● Stored items from a collection

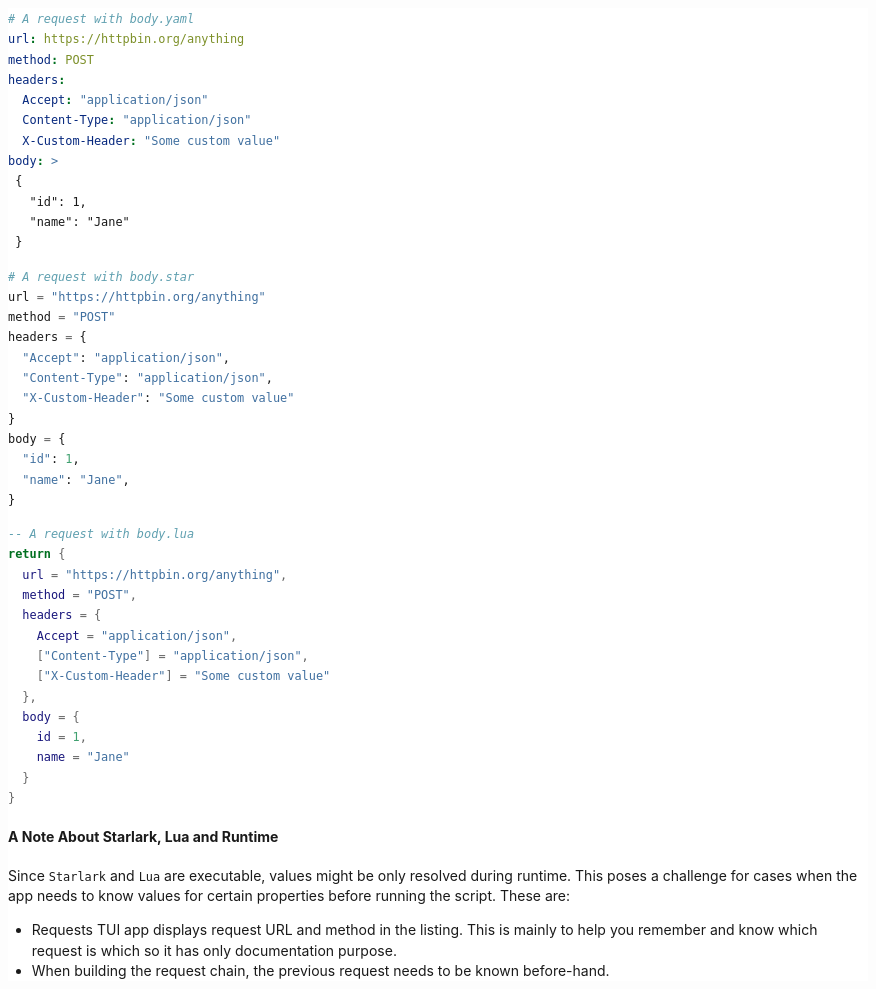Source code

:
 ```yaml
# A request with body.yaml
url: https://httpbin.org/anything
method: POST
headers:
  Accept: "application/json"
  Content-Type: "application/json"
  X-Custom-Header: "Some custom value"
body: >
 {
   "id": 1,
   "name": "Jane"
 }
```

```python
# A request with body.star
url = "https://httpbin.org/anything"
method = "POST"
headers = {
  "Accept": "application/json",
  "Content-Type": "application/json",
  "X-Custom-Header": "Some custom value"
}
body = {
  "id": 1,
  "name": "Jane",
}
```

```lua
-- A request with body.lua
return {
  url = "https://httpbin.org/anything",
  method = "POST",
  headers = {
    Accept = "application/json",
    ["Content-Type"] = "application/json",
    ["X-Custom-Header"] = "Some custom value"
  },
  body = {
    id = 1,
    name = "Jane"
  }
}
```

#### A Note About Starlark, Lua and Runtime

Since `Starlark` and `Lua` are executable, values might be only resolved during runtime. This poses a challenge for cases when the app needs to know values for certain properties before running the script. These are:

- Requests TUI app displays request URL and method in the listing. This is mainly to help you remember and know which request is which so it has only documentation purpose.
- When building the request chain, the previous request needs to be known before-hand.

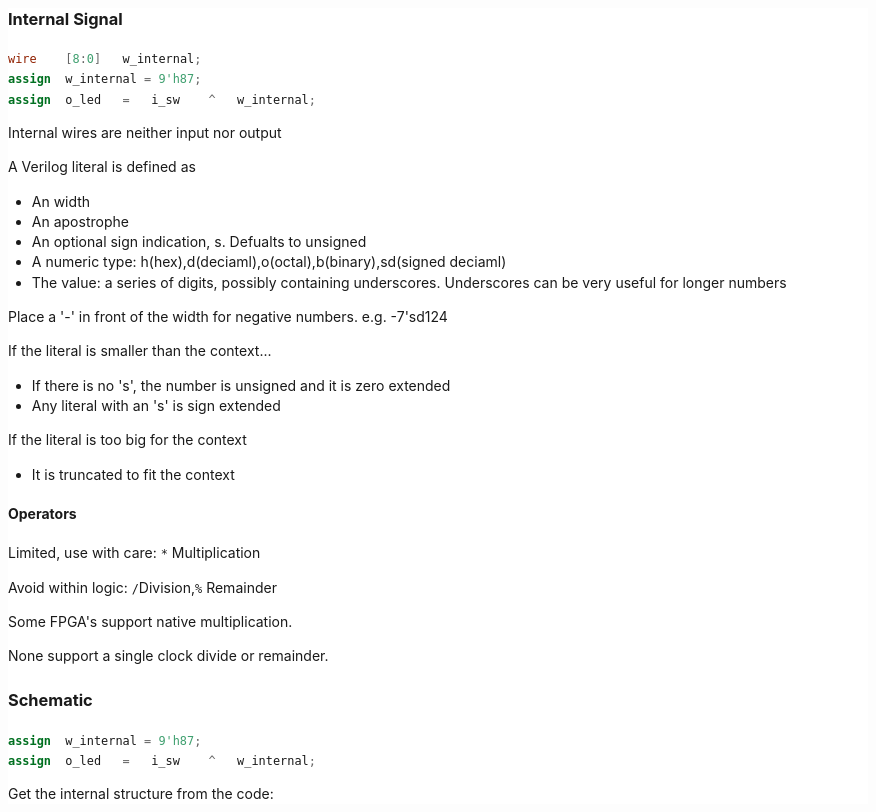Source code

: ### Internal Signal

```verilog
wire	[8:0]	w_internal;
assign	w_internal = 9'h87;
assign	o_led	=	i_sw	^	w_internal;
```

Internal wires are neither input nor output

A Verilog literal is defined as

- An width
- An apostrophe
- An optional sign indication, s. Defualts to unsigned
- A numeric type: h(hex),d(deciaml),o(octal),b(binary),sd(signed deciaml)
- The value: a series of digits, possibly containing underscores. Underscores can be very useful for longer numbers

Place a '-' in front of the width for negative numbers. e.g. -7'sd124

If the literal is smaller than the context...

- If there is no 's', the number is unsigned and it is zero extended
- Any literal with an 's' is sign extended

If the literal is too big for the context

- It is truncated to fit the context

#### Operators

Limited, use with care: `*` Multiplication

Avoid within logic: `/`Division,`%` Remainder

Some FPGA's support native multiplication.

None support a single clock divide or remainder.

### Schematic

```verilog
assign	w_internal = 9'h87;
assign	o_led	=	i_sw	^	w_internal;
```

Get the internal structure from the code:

* * *

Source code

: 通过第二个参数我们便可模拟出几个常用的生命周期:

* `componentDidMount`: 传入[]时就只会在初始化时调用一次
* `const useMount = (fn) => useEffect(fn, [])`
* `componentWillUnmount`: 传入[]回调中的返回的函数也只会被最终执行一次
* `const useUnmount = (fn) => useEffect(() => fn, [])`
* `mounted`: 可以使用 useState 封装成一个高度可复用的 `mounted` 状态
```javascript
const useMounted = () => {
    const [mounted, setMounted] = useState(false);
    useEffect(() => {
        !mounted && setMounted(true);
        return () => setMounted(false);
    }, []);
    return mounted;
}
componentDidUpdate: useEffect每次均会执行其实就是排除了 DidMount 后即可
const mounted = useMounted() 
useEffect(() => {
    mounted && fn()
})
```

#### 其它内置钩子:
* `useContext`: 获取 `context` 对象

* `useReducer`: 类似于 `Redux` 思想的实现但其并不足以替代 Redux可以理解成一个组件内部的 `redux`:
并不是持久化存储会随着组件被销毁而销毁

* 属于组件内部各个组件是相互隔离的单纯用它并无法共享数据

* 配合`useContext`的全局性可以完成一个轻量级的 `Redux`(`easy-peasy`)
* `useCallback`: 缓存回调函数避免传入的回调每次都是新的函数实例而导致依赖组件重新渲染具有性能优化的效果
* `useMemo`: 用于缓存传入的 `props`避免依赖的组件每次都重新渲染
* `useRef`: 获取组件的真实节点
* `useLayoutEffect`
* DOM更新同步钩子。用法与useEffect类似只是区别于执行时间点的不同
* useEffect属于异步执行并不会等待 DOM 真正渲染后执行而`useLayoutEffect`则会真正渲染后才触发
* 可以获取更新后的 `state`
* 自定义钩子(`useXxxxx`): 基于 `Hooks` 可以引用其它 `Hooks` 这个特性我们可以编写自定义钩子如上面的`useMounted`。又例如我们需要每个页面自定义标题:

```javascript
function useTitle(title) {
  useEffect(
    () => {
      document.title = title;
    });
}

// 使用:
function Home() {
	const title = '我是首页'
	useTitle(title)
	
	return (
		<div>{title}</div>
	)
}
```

* * *

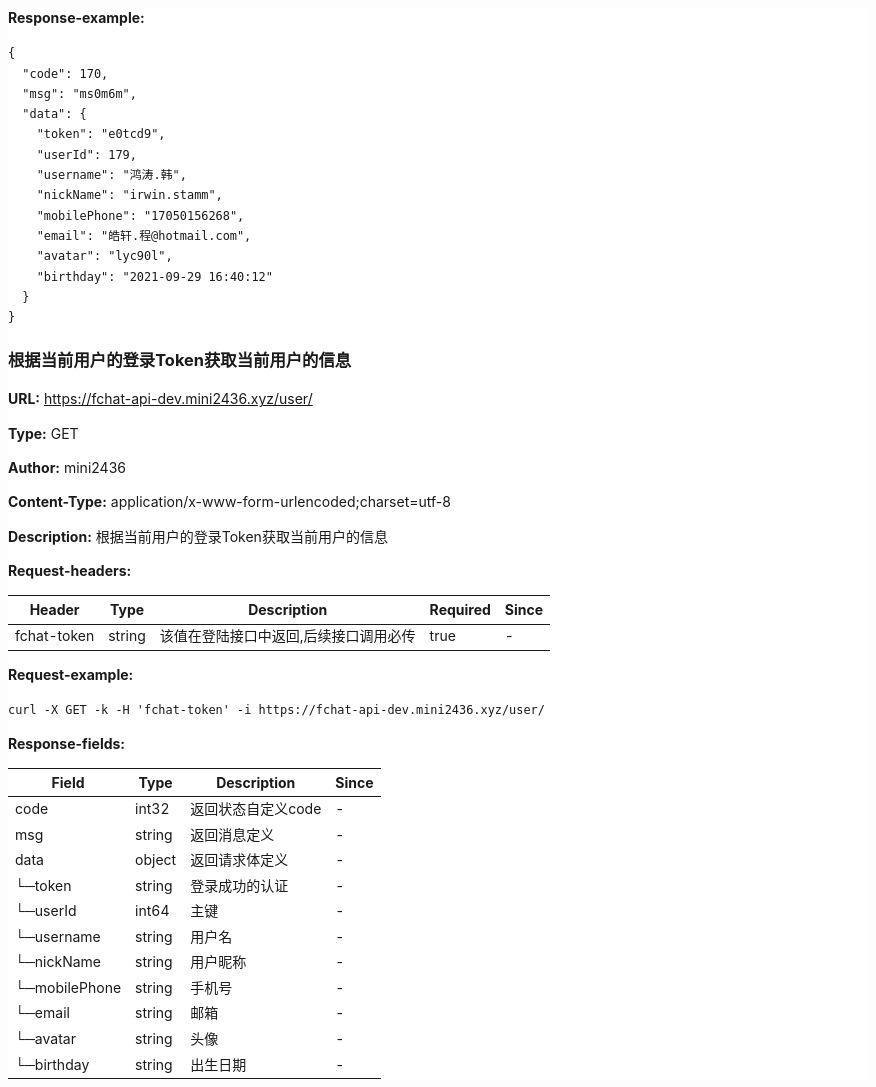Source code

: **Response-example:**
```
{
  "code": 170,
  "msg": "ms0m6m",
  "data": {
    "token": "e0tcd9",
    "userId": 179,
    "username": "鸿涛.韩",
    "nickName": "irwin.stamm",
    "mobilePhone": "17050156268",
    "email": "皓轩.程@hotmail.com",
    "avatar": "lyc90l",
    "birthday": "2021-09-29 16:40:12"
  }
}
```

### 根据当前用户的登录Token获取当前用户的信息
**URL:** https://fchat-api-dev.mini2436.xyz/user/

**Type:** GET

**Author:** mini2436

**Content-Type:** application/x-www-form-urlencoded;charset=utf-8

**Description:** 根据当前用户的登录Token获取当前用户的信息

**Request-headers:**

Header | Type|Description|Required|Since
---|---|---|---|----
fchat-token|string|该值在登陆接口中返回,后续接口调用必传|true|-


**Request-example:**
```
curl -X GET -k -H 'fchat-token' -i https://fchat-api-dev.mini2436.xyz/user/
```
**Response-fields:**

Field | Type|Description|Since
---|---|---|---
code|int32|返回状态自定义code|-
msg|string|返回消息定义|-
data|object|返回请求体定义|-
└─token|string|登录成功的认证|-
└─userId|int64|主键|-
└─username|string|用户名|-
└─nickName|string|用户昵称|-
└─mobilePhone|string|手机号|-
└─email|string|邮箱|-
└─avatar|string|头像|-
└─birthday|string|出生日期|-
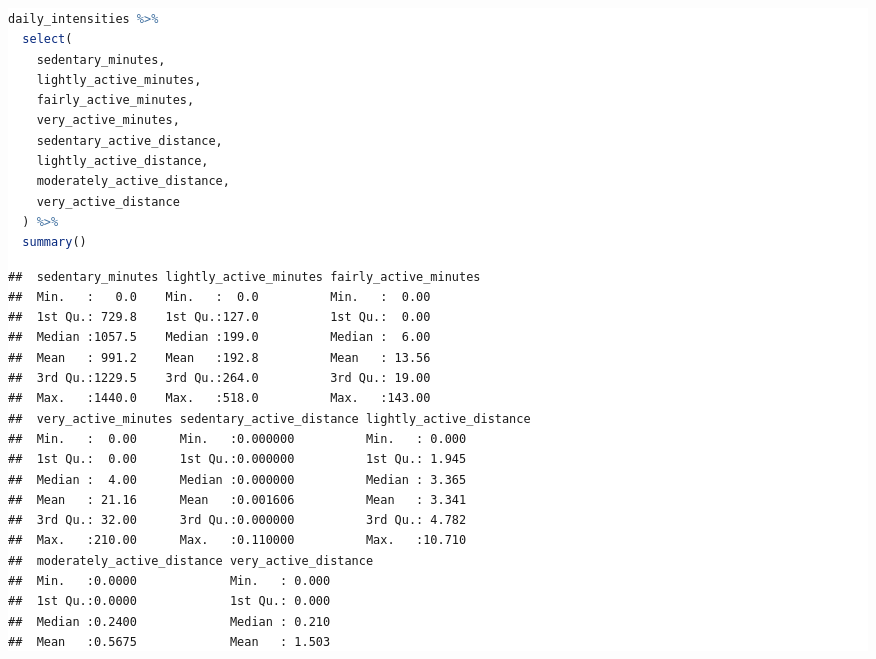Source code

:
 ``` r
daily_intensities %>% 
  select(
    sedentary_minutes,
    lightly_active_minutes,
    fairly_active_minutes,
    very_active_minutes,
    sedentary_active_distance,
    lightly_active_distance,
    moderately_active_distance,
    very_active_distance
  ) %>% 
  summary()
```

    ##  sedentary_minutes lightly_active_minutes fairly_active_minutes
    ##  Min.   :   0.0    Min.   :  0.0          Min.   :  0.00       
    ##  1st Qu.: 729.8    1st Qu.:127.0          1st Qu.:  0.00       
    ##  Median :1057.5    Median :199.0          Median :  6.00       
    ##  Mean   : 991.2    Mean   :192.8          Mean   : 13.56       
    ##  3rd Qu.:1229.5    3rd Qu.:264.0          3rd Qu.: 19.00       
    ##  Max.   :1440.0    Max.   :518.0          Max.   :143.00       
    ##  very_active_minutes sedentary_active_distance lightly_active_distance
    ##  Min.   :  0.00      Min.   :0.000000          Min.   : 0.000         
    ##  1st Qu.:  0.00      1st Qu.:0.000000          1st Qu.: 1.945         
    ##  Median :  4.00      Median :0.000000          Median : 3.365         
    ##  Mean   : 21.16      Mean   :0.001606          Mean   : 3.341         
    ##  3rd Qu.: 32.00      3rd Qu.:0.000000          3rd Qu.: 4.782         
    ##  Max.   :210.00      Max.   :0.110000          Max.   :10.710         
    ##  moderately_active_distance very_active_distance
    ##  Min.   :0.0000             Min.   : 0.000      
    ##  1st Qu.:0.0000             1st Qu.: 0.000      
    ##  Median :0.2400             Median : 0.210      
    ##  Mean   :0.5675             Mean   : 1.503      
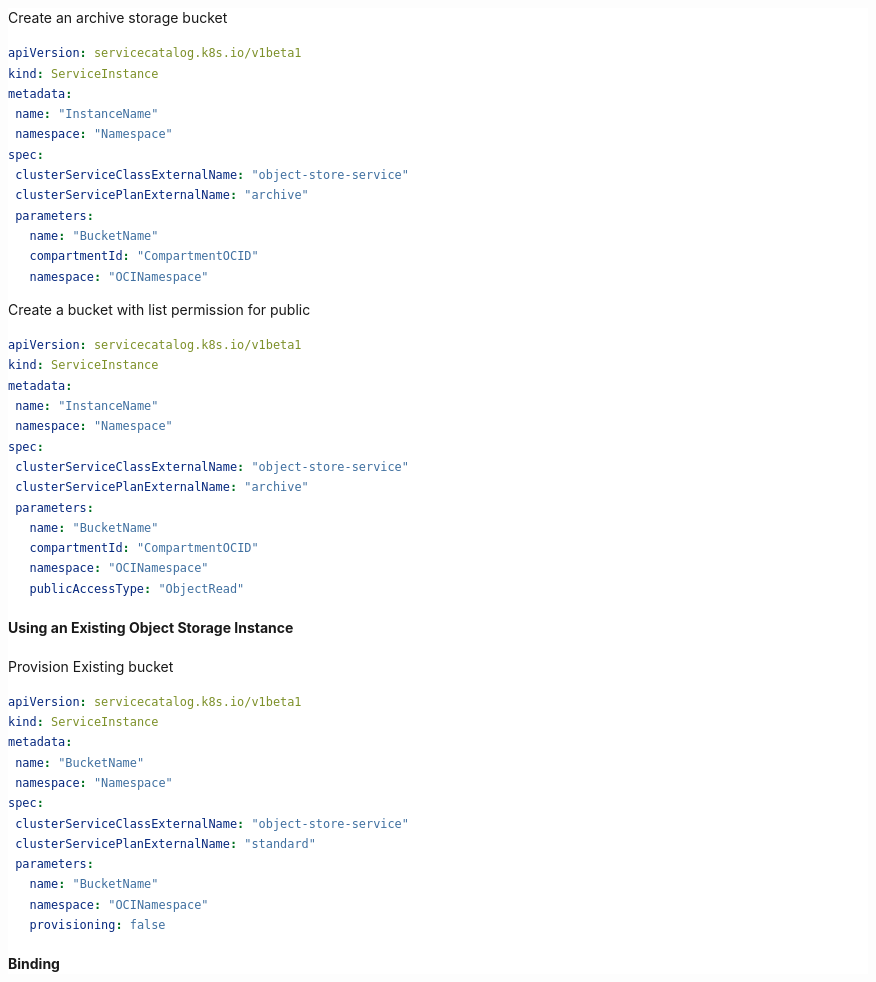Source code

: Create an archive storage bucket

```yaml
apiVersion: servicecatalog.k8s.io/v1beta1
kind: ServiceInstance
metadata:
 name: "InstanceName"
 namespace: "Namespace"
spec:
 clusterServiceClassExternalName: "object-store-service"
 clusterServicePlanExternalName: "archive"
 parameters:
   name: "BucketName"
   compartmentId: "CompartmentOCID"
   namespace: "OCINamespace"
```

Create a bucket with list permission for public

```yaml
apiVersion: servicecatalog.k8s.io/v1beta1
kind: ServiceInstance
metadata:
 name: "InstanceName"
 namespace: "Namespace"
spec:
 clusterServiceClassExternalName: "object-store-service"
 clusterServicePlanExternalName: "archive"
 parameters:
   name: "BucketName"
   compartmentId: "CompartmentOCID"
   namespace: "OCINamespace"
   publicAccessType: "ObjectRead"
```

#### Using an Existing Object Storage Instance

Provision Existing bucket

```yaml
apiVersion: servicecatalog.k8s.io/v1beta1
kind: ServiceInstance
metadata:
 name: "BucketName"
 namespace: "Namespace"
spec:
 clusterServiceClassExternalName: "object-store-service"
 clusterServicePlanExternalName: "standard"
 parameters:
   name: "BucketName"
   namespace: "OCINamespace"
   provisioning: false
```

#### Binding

● PROBLEM STATEMENT
Scan the entries above for the string "width" and copy each line that contains it.

● EXPECTED OUTPUT
- An width
Place a '-' in front of the width for negative numbers. e.g. -7'sd124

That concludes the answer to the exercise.